Italy’s Centrists Are Failing to Take the Fight to the Far Right

Giorgia Meloni’s far-right party is on course to victory in next month’s Italian election. She’s benefiting from indulgent media — and the center left’s failure to explain how it can break Italy out of its long stagnation.

Rome's Mayoral Candidates On Election Campaign

Fratelli d’Italia Leader Giorgia Meloni attends a political meeting organized by the party as part of the electoral campaign for mayor of Rome, at Piazza del Popolo, on September 18, 2021, in Rome, Italy. (Antonio Masiello / Getty Images)


Ahead of the September 25 general election, the coalition that Italian media calls “center right” is close to 50 percent in the polls — and near guaranteed a large majority in Parliament. Worse news comes when we realize that the phrase “center right” is a euphemism. Both the main party in the alliance — Giorgia Meloni’s postfascist Fratelli d’Italia (polling around 24 percent), and its second force, Matteo Salvini’s Lega (on around 14 percent), combine their plans for sweeping tax cuts with a stream of hateful propaganda against immigrants, LGBTQ “lobbies,” “plans for ethnic replacement,” and such like.

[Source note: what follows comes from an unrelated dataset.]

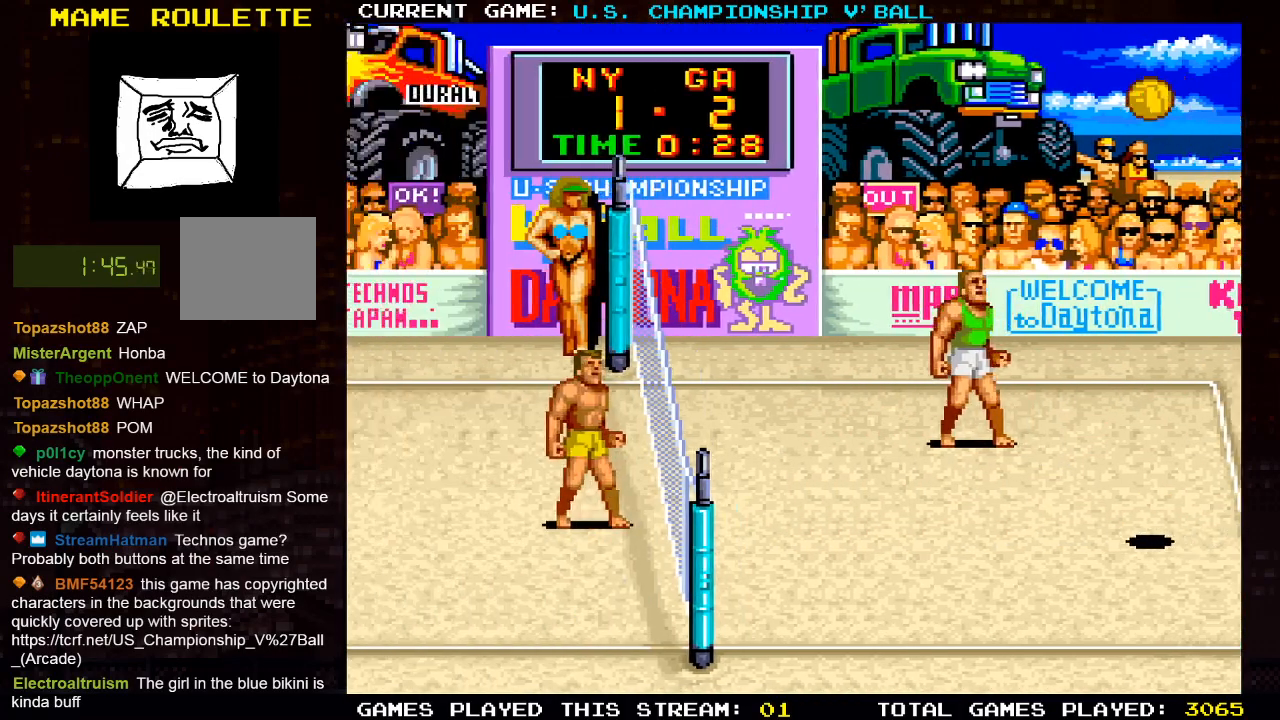
{"buttons": ["DPAD_LEFT"], "left_stick": "center", "right_stick": "center", "events": [[283, "DPAD_LEFT", "down"]]}
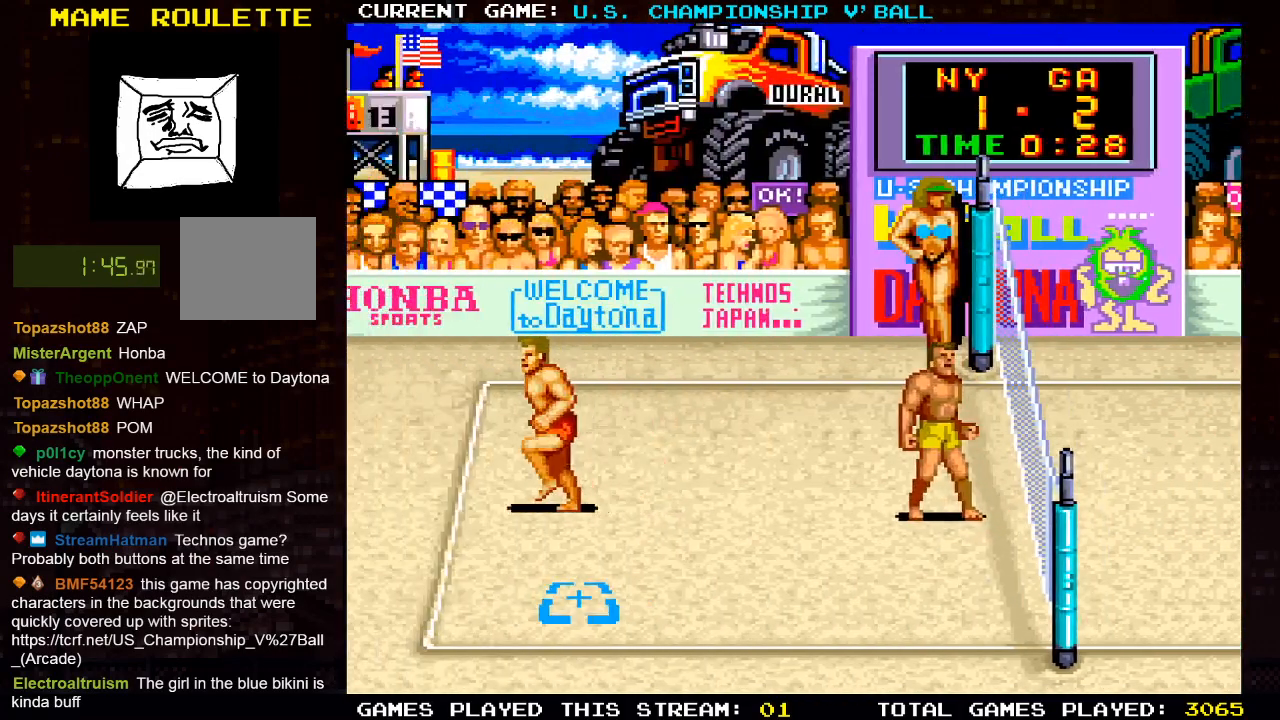
{"buttons": ["DPAD_RIGHT"], "left_stick": "center", "right_stick": "center", "events": [[150, "DPAD_LEFT", "up"], [167, "DPAD_DOWN", "down"], [317, "DPAD_RIGHT", "down"], [500, "DPAD_DOWN", "up"]]}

Fratelli d’Italia is not guaranteed to be the most popular party. It is neck-and-neck in polls with the center-left Democrats, though this latter is in a much weaker position in terms of converting votes into seats, given its lack of major allies. The Democrats insist that they will continue the work of Mario Draghi’s cross-party government, created last February to disburse European recovery funds. Former European central banker Draghi’s majority had also relied on Silvio Berlusconi’s Forza Italia, the Lega, and the eclectic Five Star Movement; but with these latter forces pulling their support this July, the Democrats alone uphold its record.

This has, in turn, recreated a typical optical illusion of Italian politics, in which the latest wave of right-wing insurgents claim that they are overcoming an ever-hegemonic Left, even though Italy has almost no Left of which to speak. Draghi’s cabinet was the latest of a series of grand coalitions and “technical governments” in recent decades, backed among others by the Democrats, determined guarantors of institutional stability. But given the basic declinist-neoliberal substrate of all Italian politics, the 2022 campaign is again fought between this neoliberal-managerial center left and far-right outsiders who claim they will put an end to “a decade of left-wing rule.”